* **SHORT PROBLEM**:
Convert the listing, from its first line through the line containing "genus: Atriplex" (both ends included), into a JSON list of strings with one string per line and blank lines left out.

::::::

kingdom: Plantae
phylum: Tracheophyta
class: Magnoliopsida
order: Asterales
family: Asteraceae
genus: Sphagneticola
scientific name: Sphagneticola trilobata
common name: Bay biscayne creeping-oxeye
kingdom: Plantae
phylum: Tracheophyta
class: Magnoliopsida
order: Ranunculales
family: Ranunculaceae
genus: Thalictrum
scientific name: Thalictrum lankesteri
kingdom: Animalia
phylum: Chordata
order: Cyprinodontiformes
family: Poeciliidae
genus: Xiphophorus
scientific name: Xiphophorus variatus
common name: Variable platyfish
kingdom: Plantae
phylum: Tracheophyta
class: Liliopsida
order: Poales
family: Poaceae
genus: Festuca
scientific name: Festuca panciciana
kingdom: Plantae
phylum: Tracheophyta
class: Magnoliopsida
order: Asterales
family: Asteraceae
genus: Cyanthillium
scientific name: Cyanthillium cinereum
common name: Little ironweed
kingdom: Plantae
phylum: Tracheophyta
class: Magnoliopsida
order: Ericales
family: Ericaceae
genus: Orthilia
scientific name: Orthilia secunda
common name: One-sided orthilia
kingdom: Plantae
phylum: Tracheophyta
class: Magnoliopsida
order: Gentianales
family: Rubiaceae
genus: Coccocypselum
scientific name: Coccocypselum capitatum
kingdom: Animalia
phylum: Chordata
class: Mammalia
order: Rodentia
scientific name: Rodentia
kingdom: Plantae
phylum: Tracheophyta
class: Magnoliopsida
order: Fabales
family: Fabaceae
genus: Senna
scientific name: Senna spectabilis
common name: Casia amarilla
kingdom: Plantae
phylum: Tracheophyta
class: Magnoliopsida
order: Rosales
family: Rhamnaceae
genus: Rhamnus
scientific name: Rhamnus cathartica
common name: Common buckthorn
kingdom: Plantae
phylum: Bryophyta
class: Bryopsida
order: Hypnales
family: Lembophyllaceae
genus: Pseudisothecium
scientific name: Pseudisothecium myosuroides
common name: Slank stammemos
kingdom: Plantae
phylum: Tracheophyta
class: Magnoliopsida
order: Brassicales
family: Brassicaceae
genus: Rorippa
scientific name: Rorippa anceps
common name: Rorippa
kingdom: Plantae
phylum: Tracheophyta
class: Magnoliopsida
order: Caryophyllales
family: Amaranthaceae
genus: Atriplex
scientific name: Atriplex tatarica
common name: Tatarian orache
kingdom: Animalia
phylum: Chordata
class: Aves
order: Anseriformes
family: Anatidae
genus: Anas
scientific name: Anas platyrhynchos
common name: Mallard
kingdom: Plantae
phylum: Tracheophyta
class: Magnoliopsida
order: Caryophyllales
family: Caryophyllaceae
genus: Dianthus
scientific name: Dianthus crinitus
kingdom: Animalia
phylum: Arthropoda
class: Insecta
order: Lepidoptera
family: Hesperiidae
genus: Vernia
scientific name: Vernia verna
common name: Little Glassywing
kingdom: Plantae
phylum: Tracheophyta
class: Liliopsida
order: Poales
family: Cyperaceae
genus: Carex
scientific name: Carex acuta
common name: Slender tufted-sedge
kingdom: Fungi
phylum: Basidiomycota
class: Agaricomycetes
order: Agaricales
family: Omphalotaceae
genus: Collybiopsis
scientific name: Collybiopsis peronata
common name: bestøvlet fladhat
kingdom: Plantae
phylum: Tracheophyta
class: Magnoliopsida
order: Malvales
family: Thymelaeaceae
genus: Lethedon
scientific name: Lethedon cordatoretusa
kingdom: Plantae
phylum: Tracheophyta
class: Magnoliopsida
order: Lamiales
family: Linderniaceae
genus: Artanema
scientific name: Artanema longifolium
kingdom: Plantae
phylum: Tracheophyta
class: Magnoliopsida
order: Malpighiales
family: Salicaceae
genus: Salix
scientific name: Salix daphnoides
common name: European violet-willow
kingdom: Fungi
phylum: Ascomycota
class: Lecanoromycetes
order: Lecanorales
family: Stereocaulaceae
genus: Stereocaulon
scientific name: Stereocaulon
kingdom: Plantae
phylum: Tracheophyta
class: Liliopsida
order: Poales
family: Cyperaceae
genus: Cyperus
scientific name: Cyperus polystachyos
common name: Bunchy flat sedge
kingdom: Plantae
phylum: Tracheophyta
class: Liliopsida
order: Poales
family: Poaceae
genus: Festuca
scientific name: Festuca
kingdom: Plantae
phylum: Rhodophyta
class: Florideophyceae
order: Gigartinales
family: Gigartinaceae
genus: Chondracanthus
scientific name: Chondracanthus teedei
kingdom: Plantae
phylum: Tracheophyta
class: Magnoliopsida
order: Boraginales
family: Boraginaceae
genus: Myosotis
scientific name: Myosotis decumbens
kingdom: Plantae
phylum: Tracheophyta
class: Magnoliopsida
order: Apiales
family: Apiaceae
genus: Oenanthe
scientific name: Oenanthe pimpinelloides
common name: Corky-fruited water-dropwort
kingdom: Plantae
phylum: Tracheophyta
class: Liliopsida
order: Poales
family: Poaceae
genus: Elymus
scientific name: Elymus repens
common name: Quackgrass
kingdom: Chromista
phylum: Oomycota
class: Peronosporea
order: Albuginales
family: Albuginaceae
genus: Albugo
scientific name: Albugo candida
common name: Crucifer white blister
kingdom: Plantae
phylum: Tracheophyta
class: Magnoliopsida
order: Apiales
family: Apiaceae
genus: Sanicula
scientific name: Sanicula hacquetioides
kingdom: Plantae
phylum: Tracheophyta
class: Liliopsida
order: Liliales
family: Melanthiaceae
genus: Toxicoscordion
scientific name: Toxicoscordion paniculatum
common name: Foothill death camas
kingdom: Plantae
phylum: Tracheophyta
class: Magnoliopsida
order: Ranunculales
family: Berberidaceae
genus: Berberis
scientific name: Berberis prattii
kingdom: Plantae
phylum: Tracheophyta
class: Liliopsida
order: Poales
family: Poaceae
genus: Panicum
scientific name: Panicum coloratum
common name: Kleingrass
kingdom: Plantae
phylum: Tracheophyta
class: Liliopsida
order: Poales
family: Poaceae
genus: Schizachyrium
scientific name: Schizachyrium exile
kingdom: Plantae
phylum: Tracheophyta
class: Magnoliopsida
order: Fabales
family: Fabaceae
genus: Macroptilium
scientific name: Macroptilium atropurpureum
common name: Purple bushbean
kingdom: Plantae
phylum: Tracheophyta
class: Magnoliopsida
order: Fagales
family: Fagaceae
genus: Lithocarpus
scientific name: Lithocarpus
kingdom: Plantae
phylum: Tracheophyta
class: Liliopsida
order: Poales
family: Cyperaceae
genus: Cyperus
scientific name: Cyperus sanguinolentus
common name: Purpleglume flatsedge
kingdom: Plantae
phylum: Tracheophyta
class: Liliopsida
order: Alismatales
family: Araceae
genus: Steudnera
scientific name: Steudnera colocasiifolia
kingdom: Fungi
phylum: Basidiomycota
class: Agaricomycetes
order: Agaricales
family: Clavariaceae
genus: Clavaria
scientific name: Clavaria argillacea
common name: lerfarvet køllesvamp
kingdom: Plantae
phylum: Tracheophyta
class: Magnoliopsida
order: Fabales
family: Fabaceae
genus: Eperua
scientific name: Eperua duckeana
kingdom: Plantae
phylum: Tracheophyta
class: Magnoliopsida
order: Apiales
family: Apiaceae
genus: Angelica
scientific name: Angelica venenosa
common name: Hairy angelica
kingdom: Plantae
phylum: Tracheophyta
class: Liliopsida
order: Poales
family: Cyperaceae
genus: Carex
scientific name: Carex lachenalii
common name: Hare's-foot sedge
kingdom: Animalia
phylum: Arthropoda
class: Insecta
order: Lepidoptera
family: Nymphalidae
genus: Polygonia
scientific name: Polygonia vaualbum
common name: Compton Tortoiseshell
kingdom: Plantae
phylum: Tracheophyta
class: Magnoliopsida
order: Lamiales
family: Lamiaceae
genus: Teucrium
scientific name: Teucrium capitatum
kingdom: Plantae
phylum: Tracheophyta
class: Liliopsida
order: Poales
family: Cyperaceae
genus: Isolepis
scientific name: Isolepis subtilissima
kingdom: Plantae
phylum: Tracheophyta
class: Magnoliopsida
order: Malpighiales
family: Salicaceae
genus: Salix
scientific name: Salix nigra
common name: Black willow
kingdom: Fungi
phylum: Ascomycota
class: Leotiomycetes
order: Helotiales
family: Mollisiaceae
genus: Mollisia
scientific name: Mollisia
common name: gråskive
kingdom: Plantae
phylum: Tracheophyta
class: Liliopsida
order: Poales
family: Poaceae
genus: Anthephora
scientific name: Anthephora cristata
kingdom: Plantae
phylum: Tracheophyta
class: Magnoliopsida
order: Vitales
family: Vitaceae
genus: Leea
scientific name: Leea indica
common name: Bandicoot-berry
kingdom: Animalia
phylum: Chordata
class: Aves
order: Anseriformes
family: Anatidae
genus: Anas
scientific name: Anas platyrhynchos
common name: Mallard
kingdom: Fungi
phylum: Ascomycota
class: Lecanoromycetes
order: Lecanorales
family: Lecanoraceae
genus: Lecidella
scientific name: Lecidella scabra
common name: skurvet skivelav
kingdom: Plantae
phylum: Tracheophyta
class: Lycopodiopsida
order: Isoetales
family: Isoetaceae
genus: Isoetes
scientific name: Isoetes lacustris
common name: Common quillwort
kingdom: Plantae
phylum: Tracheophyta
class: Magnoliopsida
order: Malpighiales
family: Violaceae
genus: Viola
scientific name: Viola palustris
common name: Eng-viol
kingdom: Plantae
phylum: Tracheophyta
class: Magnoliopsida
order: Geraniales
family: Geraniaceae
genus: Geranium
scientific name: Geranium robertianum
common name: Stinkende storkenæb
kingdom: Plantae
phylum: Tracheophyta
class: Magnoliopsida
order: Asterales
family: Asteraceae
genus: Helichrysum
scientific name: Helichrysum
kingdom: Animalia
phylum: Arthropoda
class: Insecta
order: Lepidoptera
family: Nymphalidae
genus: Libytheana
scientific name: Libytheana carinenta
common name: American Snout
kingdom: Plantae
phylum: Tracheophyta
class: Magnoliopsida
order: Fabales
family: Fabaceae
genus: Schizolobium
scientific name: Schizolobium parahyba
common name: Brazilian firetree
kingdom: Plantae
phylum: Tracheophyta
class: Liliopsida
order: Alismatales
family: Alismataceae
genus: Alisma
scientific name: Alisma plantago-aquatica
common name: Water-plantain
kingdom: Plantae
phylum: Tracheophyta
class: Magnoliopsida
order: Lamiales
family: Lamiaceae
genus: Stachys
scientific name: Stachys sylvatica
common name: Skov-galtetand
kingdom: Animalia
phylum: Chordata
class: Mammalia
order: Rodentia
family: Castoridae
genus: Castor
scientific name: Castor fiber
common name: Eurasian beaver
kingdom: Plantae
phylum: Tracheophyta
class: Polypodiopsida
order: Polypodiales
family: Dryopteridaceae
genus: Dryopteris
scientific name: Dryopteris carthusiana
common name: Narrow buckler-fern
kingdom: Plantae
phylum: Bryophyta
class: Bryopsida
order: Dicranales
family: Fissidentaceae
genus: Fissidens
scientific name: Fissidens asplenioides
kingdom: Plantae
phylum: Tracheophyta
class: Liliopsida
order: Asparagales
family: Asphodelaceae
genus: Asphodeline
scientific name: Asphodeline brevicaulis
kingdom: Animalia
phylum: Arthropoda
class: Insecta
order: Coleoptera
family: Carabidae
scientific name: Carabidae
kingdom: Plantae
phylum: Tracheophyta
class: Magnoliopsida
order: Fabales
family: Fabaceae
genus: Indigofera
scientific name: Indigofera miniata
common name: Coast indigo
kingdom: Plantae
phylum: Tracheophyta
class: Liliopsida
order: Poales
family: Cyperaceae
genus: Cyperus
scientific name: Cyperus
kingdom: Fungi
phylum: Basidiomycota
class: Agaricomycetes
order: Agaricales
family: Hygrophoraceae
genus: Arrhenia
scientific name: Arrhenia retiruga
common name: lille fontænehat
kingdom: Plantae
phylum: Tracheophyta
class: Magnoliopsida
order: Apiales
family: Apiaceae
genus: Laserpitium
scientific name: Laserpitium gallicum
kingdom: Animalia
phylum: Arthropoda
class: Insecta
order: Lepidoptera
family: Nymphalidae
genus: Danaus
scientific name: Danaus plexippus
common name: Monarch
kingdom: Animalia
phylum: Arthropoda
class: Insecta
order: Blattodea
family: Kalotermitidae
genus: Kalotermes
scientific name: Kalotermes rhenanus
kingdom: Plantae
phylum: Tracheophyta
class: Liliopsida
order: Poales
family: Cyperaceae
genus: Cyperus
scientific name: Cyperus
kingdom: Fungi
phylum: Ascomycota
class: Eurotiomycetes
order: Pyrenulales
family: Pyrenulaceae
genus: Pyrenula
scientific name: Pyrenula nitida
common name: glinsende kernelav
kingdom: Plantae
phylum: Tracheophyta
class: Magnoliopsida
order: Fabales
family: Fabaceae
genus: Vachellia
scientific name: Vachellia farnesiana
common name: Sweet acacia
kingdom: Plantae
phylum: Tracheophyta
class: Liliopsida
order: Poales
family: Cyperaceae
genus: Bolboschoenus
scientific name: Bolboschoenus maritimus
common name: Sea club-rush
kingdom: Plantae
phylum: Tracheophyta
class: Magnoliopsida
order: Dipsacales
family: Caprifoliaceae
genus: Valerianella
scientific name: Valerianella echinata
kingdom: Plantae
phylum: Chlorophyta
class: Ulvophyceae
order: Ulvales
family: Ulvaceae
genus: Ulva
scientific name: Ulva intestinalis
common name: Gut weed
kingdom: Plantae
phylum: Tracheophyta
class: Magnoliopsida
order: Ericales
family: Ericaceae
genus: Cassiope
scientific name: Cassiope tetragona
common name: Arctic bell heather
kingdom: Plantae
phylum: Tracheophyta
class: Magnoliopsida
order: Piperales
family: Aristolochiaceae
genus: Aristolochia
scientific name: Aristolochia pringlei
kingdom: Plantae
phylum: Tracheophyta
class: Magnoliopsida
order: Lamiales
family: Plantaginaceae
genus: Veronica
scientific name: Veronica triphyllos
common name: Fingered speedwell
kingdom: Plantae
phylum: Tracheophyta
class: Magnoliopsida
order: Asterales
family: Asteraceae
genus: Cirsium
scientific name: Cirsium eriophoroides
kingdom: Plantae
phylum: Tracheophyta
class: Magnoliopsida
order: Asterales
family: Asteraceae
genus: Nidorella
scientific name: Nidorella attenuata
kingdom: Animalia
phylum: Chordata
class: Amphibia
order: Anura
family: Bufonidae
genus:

::::::

* **TASK RESULT**:
[
  "kingdom: Plantae",
  "phylum: Tracheophyta",
  "class: Magnoliopsida",
  "order: Asterales",
  "family: Asteraceae",
  "genus: Sphagneticola",
  "scientific name: Sphagneticola trilobata",
  "common name: Bay biscayne creeping-oxeye",
  "kingdom: Plantae",
  "phylum: Tracheophyta",
  "class: Magnoliopsida",
  "order: Ranunculales",
  "family: Ranunculaceae",
  "genus: Thalictrum",
  "scientific name: Thalictrum lankesteri",
  "kingdom: Animalia",
  "phylum: Chordata",
  "order: Cyprinodontiformes",
  "family: Poeciliidae",
  "genus: Xiphophorus",
  "scientific name: Xiphophorus variatus",
  "common name: Variable platyfish",
  "kingdom: Plantae",
  "phylum: Tracheophyta",
  "class: Liliopsida",
  "order: Poales",
  "family: Poaceae",
  "genus: Festuca",
  "scientific name: Festuca panciciana",
  "kingdom: Plantae",
  "phylum: Tracheophyta",
  "class: Magnoliopsida",
  "order: Asterales",
  "family: Asteraceae",
  "genus: Cyanthillium",
  "scientific name: Cyanthillium cinereum",
  "common name: Little ironweed",
  "kingdom: Plantae",
  "phylum: Tracheophyta",
  "class: Magnoliopsida",
  "order: Ericales",
  "family: Ericaceae",
  "genus: Orthilia",
  "scientific name: Orthilia secunda",
  "common name: One-sided orthilia",
  "kingdom: Plantae",
  "phylum: Tracheophyta",
  "class: Magnoliopsida",
  "order: Gentianales",
  "family: Rubiaceae",
  "genus: Coccocypselum",
  "scientific name: Coccocypselum capitatum",
  "kingdom: Animalia",
  "phylum: Chordata",
  "class: Mammalia",
  "order: Rodentia",
  "scientific name: Rodentia",
  "kingdom: Plantae",
  "phylum: Tracheophyta",
  "class: Magnoliopsida",
  "order: Fabales",
  "family: Fabaceae",
  "genus: Senna",
  "scientific name: Senna spectabilis",
  "common name: Casia amarilla",
  "kingdom: Plantae",
  "phylum: Tracheophyta",
  "class: Magnoliopsida",
  "order: Rosales",
  "family: Rhamnaceae",
  "genus: Rhamnus",
  "scientific name: Rhamnus cathartica",
  "common name: Common buckthorn",
  "kingdom: Plantae",
  "phylum: Bryophyta",
  "class: Bryopsida",
  "order: Hypnales",
  "family: Lembophyllaceae",
  "genus: Pseudisothecium",
  "scientific name: Pseudisothecium myosuroides",
  "common name: Slank stammemos",
  "kingdom: Plantae",
  "phylum: Tracheophyta",
  "class: Magnoliopsida",
  "order: Brassicales",
  "family: Brassicaceae",
  "genus: Rorippa",
  "scientific name: Rorippa anceps",
  "common name: Rorippa",
  "kingdom: Plantae",
  "phylum: Tracheophyta",
  "class: Magnoliopsida",
  "order: Caryophyllales",
  "family: Amaranthaceae",
  "genus: Atriplex"
]